▶ [Document extract]
════════

Efficient killing of CD22+ tumor cells by a humanized diabody-RNase fusion protein

Abstract We report on the generation of a dimeric immunoenzyme capable of simultaneously delivering two ribonuclease (RNase) effector domains on one molecule to CD22 + tumor cells. As targeting moiety a diabody derived from the previously humanized scFv SGIII with grafted specificity of the murine anti-CD22 mAb RFB4 was constructed. Further engineering the interface of this construct (V L 36 Leu → Tyr ) resulted in a highly robust bivalent molecule that retained the same high affinity as the murine mAb RFB4 ( K D  = 0.2 nM). A dimeric immunoenzyme comprising this diabody and Rana pipiens liver ribonuclease I ( rap LRI) was generated, expressed as soluble protein in bacteria, and purified to homogeneity. The dimeric fusion protein killed several CD22 + tumor cell lines with high efficacy (IC 50  = 3–20 nM) and exhibited 9- to 48-fold stronger cytotoxicity than a monovalent rap LRI–scFv counterpart. Our results demonstrate that engineering of dimeric antibody–ribonuclease fusion proteins can markedly enhance their biological efficacy.

════════

▶ [Try it]
Please answer these questions from the abstract on the anti-CD22 diabody-RNase fusion protein:
(a) What K_D did the interface-engineered diabody show?
(b) Which ribonuclease was joined to the diabody?
(c) How much stronger was the dimeric fusion protein's cytotoxicity than that of the monovalent counterpart?
You can leave the listing aside; it isn't needed.

════════

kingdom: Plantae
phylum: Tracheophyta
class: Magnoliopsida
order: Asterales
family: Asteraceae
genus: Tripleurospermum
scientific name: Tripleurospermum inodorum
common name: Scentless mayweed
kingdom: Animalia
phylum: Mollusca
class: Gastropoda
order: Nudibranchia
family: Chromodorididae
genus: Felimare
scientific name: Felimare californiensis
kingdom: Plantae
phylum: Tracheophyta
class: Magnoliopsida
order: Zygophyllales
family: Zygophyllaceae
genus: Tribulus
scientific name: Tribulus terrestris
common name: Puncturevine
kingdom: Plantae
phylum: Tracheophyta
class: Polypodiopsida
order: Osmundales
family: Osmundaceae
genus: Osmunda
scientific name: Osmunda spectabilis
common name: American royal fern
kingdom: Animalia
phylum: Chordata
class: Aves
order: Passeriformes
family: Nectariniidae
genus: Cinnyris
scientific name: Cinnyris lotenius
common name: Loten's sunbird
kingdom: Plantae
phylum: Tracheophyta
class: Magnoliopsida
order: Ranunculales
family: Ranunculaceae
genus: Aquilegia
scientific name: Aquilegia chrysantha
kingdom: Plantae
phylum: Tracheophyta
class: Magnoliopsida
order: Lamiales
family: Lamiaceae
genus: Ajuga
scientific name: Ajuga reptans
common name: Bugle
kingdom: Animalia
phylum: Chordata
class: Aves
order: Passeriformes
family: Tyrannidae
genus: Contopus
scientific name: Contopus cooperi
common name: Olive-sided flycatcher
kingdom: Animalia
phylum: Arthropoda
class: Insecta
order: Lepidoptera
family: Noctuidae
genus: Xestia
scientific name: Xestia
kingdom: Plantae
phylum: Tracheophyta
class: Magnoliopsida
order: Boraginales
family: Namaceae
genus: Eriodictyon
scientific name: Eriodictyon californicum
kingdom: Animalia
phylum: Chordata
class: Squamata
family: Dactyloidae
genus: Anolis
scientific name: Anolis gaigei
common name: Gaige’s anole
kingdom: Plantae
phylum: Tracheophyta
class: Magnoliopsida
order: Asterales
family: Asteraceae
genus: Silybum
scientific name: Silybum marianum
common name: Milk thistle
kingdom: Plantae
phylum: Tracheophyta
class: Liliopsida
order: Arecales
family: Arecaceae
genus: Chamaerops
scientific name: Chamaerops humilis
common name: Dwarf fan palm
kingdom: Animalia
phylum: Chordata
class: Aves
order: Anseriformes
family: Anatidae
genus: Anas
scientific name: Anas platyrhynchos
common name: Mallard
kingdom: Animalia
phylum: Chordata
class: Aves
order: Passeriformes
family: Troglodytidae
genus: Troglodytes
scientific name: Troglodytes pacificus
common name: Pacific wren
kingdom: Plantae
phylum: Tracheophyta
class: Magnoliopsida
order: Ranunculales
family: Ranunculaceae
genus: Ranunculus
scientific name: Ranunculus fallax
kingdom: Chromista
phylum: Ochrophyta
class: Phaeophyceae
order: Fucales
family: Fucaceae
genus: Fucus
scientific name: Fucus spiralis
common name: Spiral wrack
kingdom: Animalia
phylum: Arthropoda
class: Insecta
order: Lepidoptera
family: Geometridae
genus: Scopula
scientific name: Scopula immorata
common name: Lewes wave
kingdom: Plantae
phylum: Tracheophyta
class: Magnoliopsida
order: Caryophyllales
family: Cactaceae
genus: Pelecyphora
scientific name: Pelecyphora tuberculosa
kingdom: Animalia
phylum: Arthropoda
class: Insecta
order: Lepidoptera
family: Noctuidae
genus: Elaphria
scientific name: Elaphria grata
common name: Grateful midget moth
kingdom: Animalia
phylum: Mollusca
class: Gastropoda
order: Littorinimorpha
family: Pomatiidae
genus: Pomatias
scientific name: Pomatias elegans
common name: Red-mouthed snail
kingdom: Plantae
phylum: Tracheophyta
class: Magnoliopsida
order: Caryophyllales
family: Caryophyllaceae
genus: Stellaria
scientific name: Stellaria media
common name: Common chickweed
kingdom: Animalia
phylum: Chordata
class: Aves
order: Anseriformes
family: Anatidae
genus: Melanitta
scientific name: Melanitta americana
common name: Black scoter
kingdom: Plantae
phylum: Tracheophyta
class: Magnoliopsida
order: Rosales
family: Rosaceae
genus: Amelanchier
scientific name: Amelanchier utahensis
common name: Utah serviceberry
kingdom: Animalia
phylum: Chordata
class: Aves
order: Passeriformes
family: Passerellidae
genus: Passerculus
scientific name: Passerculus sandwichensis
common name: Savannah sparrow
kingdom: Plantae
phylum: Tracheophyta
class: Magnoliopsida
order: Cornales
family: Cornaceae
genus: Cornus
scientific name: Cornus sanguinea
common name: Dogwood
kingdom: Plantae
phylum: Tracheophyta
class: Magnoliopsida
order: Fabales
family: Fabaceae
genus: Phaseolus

════════

▶ [The completed task]
(a) 0.2 nM, the same high affinity as the murine mAb RFB4.
(b) Rana pipiens liver ribonuclease I (rapLRI).
(c) 9- to 48-fold stronger.